Category: Automation and High-Throughput Technologies
While linear multichannel pipets enable many established assays, they do not support analytical tools with customized liquid holding geometries, specifically paper-based microfluidic devices. Existing tools for automated liquid handling, including robots and other commercial dispensers, are prohibitively expensive and highly specialized. Developers of paper diagnostics require volumetric tools that are modular, inexpensive, and ergonomic. We have developed a novel multichannel air displacement pipet with reconfigurable channels for customized, non-standard liquid handling applications. Using custom pipets, complex paper-based microfluidic devices can be fabricated without requiring multiple, time-consuming motions with a single-channel pipet or device designs limited to the configurations of traditional multichannel pipets. We created this tool by modifying a commercial 8-channel pipet using machined and 3D-printed components, and created pipets with unique 3, 4, 5, and 8-channel tip geometries to demonstrate our approach. We establish the quantitative capabilities of our tool by comparing its performance to that of a calibrated, single-channel pipet in volume delivery experiments. For our reconfigured three-channel pipet, the average accuracy and coefficient of variation for all channels were 98.1% and 4.9%, respectively. We used the two one-sided test to demonstrate that our reconfigured pipet is practically equivalent to a standard pipet within 5% of its nominal volume. This equivalence was maintained in paper-based glucose assays prepared using reconfigured and standard pipets. Our cost-effective reconfigurable pipet platform supports the advancement of custom analytical tools with non-standard liquid handling requirements and provides an ergonomic alternative to commercial equipment for developers of paper-based microfluidic devices.

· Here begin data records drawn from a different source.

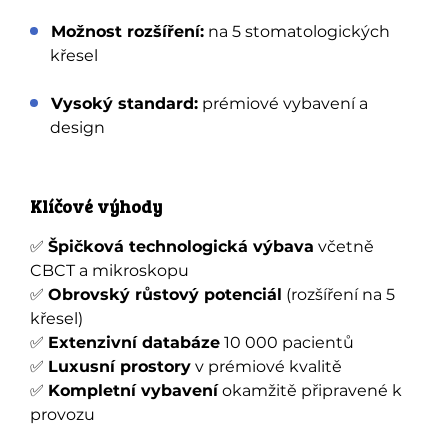
Možnost rozšíření:
na 5 stomatologických
křesel
Vysoký standard:
prémiové vybavení a
design
Klíčové výhody
✅
Špičková technologická výbava
včetně
CBCT a mikroskopu
✅
Obrovský růstový potenciál
(rozšíření na 5
křesel)
✅
Extenzivní databáze
10 000 pacientů
✅
Luxusní prostory
v prémiové kvalitě
✅
Kompletní vybavení
okamžitě připravené k
provozu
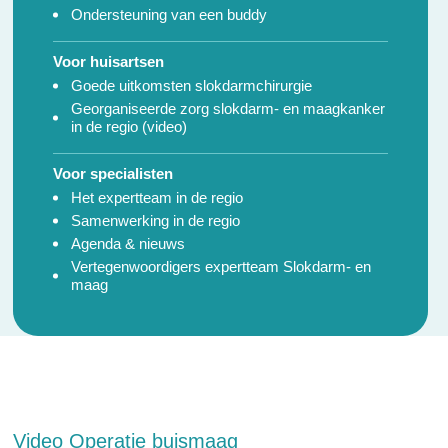
Ondersteuning van een buddy
Voor huisartsen
Goede uitkomsten slokdarmchirurgie
Georganiseerde zorg slokdarm- en maagkanker
in de regio (video)
Voor specialisten
Het expertteam in de regio
Samenwerking in de regio
Agenda & nieuws
Vertegenwoordigers expertteam Slokdarm- en
maag
Video Operatie buismaag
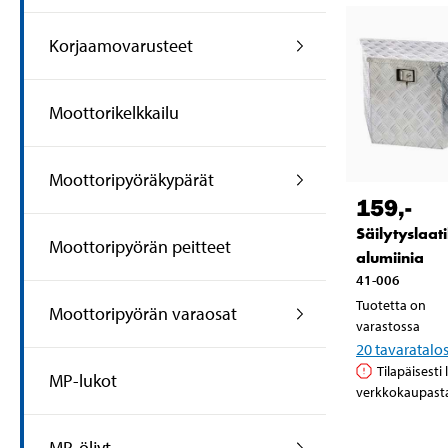
Korjaamovarusteet
Moottorikelkkailu
Moottoripyöräkypärät
159
,-
Säilytyslaat
Moottoripyörän peitteet
alumiinia
41-006
Tuotetta on
Moottoripyörän varaosat
varastossa
20
tavaratalo
Tilapäisesti
MP-lukot
verkkokaupast
MP-öljyt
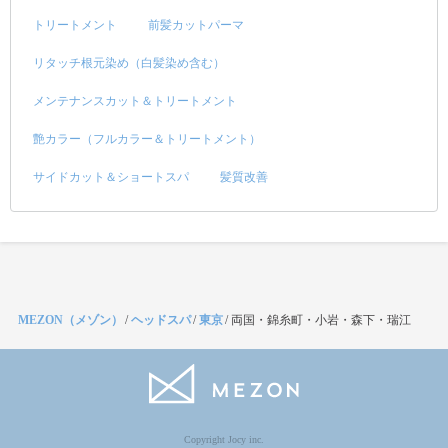
トリートメント
前髪カットパーマ
リタッチ根元染め（白髪染め含む）
メンテナンスカット＆トリートメント
艶カラー（フルカラー＆トリートメント）
サイドカット＆ショートスパ
髪質改善
MEZON（メゾン）
/
ヘッドスパ
/
東京
/
両国・錦糸町・小岩・森下・瑞江
Copyright Jocy inc.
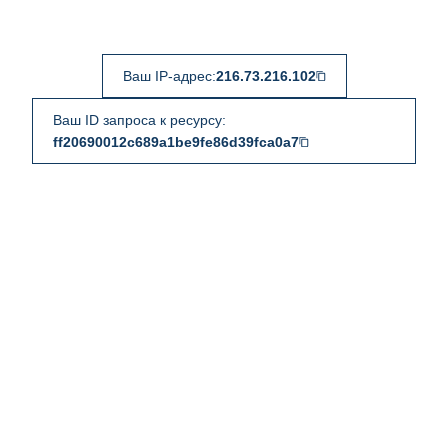
Ваш IP-адрес:
216.73.216.102
Ваш ID запроса к ресурсу:
ff20690012c689a1be9fe86d39fca0a7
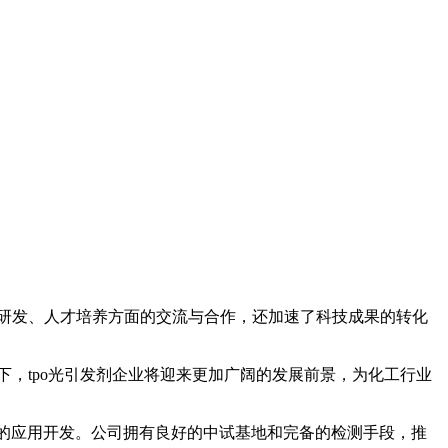
研发、人才培养方面的交流与合作，还加速了科技成果的转化
，tpo光引发剂企业将迎来更加广阔的发展前景，为化工行业
的应用开发。公司拥有良好的中试基地和完备的检测手段，推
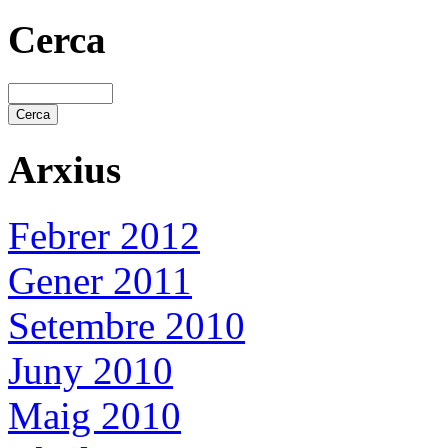
Cerca
Arxius
Febrer 2012
Gener 2011
Setembre 2010
Juny 2010
Maig 2010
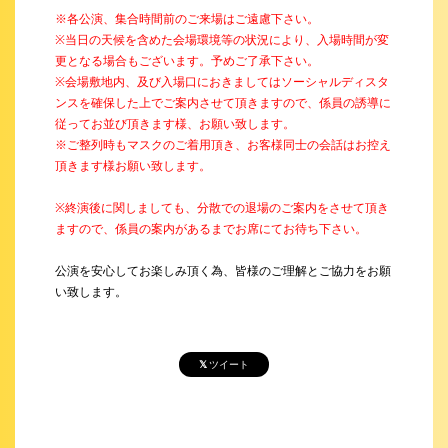
※各公演、集合時間前のご来場はご遠慮下さい。
※当日の天候を含めた会場環境等の状況により、入場時間が変
更となる場合もございます。予めご了承下さい。
※会場敷地内、及び入場口におきましてはソーシャルディスタ
ンスを確保した上でご案内させて頂きますので、係員の誘導に
従ってお並び頂きます様、お願い致します。
※ご整列時もマスクのご着用頂き、お客様同士の会話はお控え
頂きます様お願い致します。
※終演後に関しましても、分散での退場のご案内をさせて頂き
ますので、係員の案内があるまでお席にてお待ち下さい。
公演を安心してお楽しみ頂く為、皆様のご理解とご協力をお願
い致します。
ツイート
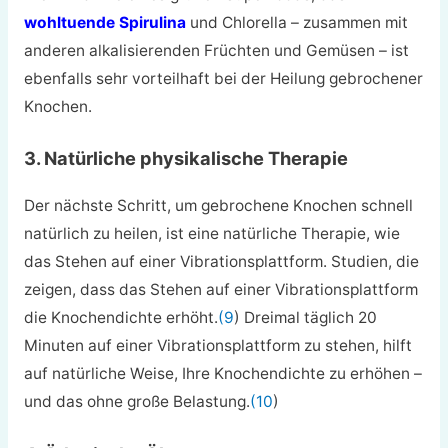
wohltuende Spirulina
und Chlorella – zusammen mit
anderen alkalisierenden Früchten und Gemüsen – ist
ebenfalls sehr vorteilhaft bei der Heilung gebrochener
Knochen.
3. Natürliche physikalische Therapie
Der nächste Schritt, um gebrochene Knochen schnell
natürlich zu heilen, ist eine natürliche Therapie, wie
das Stehen auf einer Vibrationsplattform. Studien, die
zeigen, dass das Stehen auf einer Vibrationsplattform
die Knochendichte erhöht.
(9
) Dreimal täglich 20
Minuten auf einer Vibrationsplattform zu stehen, hilft
auf natürliche Weise, Ihre Knochendichte zu erhöhen –
und das ohne große Belastung.
(10
)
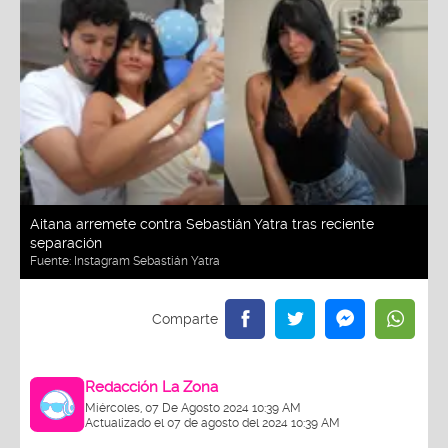
Aitana arremete contra Sebastián Yatra tras reciente
separación
Fuente:
Instagram Sebastián Yatra
Redacción La Zona
Miércoles, 07 De Agosto 2024 10:39 AM
Actualizado el 07 de agosto del 2024 10:39 AM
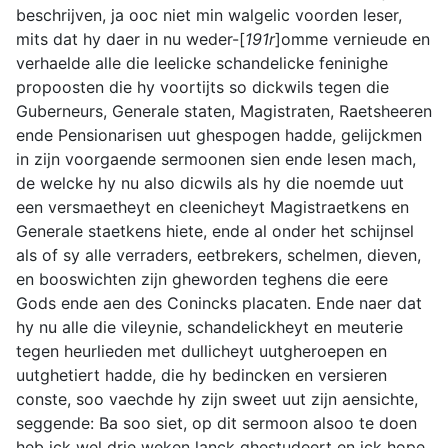
beschrijven, ja ooc niet min walgelic voorden leser,
mits dat hy daer in nu weder-[
191r
]omme vernieude en
verhaelde alle die leelicke schandelicke feninighe
propoosten die hy voortijts so dickwils tegen die
Guberneurs, Generale staten, Magistraten, Raetsheeren
ende Pensionarisen uut ghespogen hadde, gelijckmen
in zijn voorgaende sermoonen sien ende lesen mach,
de welcke hy nu also dicwils als hy die noemde uut
een versmaetheyt en cleenicheyt Magistraetkens en
Generale staetkens hiete, ende al onder het schijnsel
als of sy alle verraders, eetbrekers, schelmen, dieven,
en booswichten zijn gheworden teghens die eere
Gods ende aen des Conincks placaten. Ende naer dat
hy nu alle die vileynie, schandelickheyt en meuterie
tegen heurlieden met dullicheyt uutgheroepen en
uutghetiert hadde, die hy bedincken en versieren
conste, soo vaechde hy zijn sweet uut zijn aensichte,
seggende: Ba soo siet, op dit sermoon alsoo te doen
heb ick wel drie weken lanck ghestudeert en ick hope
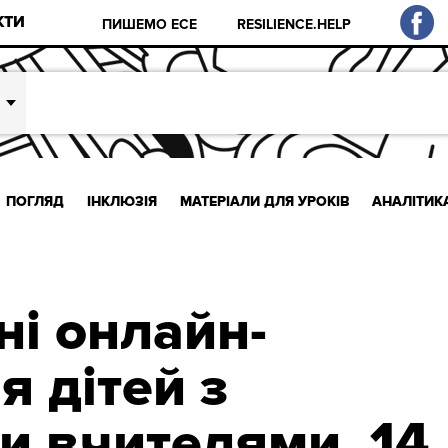
КТИ
ПИШЕМО ЕСЕ
RESILIENCE.HELP
ПОГЛЯД
ІНКЛЮЗІЯ
МАТЕРІАЛИ ДЛЯ УРОКІВ
АНАЛІТИК
ні онлайн-
я дітей з
и вчителями. 14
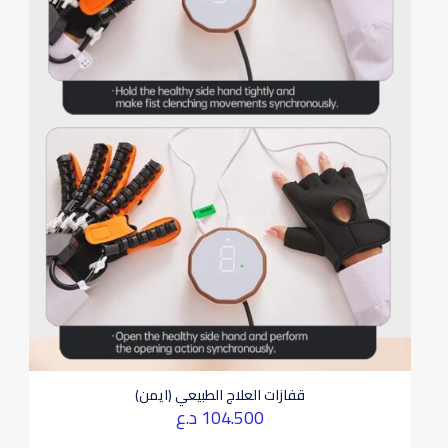
قفازات العلاج الطبيعي (ايمن)
104.500
د.ع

Daniel Wilson– Graduate Student, Tufts University, Medford, MA
Daniel Wilson is a fourth year graduate student in the research group of Professor Charles R. Mace in the Department of Chemistry at Tufts University. He is a former recipient of a U.S. Department of Education GAANN fellowship. He graduated from the University of Rhode Island in 2014 with a B.A. in Chemistry and B.A. in Secondary Education. His research interests include instrument development, bioanalytical chemistry, low-cost diagnostics, and diagnostic device manufacturing.